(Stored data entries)
_ _ _
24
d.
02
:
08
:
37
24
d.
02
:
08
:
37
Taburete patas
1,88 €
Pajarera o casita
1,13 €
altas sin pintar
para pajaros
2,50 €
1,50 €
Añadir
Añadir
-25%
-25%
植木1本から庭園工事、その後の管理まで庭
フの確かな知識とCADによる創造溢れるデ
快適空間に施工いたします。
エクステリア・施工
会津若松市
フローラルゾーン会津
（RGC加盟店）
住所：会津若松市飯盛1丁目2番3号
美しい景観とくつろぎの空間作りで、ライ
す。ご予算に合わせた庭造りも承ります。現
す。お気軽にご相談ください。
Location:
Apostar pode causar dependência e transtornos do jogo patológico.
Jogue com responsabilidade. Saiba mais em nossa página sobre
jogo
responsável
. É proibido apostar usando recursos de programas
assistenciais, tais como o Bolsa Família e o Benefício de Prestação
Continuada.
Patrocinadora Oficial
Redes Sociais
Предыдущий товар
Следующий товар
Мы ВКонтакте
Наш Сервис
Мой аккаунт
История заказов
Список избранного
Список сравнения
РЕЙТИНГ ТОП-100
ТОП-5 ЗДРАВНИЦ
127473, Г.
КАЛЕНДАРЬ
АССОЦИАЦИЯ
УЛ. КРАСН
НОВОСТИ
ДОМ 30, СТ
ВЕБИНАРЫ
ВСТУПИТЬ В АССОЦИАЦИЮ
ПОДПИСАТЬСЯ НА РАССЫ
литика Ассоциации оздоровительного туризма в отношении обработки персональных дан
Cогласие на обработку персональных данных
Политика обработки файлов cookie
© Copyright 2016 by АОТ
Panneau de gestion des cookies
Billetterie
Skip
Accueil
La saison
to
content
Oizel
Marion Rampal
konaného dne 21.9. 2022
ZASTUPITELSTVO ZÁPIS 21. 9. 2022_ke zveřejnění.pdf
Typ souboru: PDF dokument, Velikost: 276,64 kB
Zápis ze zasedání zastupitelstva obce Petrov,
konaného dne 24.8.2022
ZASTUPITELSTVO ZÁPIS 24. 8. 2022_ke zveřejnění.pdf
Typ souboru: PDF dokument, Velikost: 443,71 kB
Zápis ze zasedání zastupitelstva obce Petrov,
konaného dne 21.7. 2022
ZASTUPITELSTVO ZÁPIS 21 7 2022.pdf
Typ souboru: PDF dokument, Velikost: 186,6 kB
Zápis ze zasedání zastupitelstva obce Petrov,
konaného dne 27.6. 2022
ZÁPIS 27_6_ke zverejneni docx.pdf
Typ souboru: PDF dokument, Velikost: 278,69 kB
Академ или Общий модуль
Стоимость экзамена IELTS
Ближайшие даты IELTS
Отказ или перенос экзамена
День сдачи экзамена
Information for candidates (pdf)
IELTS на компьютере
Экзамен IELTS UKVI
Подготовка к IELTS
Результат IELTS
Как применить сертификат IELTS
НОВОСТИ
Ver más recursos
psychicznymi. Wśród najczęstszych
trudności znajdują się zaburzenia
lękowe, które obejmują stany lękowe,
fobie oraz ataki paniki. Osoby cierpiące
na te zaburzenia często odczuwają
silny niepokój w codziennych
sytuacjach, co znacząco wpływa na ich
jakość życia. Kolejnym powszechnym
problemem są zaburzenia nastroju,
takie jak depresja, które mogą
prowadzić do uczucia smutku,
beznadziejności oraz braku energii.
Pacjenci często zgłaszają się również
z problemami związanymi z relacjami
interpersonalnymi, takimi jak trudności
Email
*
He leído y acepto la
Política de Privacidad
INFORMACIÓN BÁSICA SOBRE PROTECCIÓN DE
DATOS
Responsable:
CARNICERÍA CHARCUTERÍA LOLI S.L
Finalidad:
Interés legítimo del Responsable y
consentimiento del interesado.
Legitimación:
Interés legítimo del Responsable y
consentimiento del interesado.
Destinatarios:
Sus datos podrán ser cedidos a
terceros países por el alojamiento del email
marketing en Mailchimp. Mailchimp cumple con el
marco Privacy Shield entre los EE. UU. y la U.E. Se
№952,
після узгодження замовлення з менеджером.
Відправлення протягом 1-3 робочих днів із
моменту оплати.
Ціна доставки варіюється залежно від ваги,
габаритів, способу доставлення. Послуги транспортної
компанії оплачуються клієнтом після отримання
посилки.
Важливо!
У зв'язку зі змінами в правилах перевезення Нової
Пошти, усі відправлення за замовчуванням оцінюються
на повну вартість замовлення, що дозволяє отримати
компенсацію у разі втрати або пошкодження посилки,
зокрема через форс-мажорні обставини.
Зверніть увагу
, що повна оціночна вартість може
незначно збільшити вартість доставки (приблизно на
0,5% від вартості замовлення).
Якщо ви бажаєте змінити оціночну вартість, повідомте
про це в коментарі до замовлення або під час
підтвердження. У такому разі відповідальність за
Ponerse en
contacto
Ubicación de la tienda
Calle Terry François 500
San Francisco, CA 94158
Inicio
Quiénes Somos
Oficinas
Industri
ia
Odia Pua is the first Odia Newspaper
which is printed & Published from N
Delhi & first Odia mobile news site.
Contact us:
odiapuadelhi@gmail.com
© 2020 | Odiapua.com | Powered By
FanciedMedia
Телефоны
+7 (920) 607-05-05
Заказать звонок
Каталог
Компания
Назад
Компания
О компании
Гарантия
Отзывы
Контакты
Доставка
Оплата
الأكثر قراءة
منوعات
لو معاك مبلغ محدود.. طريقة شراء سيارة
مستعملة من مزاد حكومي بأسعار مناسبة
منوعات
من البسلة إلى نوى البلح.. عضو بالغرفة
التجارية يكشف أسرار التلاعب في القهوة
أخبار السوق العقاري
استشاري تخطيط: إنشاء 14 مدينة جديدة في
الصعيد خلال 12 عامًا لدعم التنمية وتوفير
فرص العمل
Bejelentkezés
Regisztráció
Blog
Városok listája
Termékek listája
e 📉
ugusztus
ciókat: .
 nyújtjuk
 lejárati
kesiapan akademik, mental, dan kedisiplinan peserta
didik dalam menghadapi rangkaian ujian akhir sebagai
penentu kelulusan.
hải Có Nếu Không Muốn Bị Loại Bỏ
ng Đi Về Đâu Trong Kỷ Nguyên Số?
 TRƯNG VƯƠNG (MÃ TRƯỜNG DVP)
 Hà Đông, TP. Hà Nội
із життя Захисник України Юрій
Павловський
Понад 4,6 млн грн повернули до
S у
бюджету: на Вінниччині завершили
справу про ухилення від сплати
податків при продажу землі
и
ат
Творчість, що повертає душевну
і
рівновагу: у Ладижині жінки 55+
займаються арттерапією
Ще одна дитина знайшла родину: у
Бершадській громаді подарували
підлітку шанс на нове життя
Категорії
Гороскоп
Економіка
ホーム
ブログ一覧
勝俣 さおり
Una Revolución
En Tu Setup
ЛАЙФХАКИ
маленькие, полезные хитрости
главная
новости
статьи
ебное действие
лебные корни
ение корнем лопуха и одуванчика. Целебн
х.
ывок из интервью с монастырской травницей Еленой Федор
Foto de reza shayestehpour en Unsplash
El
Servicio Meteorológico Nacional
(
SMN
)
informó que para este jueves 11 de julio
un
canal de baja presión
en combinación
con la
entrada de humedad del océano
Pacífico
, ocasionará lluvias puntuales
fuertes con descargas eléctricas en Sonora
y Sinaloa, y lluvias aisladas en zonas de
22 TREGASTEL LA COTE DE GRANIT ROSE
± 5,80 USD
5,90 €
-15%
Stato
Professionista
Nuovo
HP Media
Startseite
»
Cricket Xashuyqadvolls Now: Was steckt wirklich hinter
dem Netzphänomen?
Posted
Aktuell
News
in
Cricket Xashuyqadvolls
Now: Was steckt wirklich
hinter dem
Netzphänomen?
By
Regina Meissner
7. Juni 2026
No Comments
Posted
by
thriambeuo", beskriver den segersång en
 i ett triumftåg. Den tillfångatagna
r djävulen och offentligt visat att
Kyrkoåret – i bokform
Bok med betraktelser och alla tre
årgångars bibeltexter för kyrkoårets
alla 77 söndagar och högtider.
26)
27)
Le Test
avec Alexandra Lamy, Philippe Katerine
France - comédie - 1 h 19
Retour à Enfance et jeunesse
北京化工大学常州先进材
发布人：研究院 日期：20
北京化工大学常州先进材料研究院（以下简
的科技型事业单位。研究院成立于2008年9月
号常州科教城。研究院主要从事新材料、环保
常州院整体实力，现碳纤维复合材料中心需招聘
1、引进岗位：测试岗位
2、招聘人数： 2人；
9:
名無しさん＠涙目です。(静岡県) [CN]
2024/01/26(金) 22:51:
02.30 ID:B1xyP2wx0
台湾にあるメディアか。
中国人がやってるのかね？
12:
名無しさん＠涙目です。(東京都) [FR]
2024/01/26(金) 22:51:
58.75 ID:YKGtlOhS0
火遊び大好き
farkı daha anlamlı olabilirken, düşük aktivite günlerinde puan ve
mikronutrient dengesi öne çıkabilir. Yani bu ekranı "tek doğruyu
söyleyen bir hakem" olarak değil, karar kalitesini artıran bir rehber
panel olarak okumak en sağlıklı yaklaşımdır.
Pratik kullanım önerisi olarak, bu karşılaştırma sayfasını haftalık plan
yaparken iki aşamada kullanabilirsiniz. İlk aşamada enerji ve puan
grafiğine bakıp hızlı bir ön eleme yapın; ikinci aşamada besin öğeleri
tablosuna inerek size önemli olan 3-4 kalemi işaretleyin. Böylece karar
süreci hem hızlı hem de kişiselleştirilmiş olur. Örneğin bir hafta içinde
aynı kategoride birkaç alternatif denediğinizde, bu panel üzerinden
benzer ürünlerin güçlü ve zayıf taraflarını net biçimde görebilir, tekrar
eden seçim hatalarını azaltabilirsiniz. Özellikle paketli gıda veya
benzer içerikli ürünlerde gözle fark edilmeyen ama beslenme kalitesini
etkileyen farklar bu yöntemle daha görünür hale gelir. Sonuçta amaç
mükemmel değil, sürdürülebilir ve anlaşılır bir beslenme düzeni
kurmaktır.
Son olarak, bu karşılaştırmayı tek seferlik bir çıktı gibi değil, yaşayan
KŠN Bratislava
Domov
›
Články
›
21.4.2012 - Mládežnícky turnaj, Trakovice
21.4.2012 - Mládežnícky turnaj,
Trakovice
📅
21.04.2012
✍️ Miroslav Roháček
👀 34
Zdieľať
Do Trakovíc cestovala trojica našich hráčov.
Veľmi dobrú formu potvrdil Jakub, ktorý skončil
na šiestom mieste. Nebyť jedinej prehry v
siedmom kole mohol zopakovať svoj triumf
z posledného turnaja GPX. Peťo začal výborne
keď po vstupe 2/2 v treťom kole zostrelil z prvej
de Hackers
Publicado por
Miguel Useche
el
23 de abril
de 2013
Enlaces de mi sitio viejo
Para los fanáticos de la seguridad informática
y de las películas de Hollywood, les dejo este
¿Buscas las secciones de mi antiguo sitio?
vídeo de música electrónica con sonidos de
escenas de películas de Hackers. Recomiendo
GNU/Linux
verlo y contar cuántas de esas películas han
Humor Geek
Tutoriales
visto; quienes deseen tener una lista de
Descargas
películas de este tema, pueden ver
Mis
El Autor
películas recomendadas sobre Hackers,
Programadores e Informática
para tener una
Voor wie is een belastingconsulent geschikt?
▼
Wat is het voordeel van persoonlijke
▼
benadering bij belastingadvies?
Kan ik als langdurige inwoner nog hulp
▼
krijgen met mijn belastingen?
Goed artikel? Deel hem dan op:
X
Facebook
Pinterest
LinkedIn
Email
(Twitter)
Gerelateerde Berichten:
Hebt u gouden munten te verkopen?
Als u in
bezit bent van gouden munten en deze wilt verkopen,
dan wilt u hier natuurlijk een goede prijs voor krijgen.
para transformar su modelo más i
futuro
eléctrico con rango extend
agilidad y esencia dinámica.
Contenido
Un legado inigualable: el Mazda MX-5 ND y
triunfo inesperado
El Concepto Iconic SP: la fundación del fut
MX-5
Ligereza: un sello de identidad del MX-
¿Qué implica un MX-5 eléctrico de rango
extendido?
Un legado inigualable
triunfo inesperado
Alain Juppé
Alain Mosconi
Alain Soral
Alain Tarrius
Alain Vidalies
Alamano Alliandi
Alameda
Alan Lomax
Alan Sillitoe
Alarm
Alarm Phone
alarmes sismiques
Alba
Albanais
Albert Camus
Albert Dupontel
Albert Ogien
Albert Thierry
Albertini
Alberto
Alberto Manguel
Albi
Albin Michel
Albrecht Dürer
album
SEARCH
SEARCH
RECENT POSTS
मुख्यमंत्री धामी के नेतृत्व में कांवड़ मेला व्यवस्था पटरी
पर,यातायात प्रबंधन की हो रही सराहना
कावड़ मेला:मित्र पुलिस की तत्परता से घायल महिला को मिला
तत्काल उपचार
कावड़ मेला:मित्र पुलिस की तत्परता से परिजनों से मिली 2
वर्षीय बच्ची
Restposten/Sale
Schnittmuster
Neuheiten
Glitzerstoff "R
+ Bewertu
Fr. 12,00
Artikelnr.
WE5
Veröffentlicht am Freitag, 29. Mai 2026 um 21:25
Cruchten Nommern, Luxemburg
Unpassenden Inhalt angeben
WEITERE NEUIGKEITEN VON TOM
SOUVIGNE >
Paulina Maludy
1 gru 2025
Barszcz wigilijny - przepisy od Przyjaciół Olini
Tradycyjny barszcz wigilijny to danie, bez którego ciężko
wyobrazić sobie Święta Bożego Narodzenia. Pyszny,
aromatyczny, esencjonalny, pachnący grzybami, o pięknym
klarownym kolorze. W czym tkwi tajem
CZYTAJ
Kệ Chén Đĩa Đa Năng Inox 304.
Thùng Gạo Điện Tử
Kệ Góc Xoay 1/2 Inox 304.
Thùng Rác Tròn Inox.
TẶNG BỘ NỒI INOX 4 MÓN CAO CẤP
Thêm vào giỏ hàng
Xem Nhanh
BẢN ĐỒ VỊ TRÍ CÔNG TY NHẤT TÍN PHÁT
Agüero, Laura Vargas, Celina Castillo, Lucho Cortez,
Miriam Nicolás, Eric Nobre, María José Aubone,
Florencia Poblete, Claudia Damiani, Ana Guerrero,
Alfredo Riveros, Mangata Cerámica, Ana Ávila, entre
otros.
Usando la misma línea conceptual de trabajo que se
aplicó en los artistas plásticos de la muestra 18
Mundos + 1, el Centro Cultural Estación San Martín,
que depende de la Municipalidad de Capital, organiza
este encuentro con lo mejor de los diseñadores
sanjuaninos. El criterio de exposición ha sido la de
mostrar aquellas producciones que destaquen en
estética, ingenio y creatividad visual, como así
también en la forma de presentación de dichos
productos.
_ _ _
In the data above, which lines lie between the line with "про це в коментарі до замовлення або під час" and the line with "which is printed & Published from N", inclusive? Print those lines exactly and nothing else.

про це в коментарі до замовлення або під час
підтвердження. У такому разі відповідальність за
Ponerse en
contacto
Ubicación de la tienda
Calle Terry François 500
San Francisco, CA 94158
Inicio
Quiénes Somos
Oficinas
Industri
ia
Odia Pua is the first Odia Newspaper
which is printed & Published from N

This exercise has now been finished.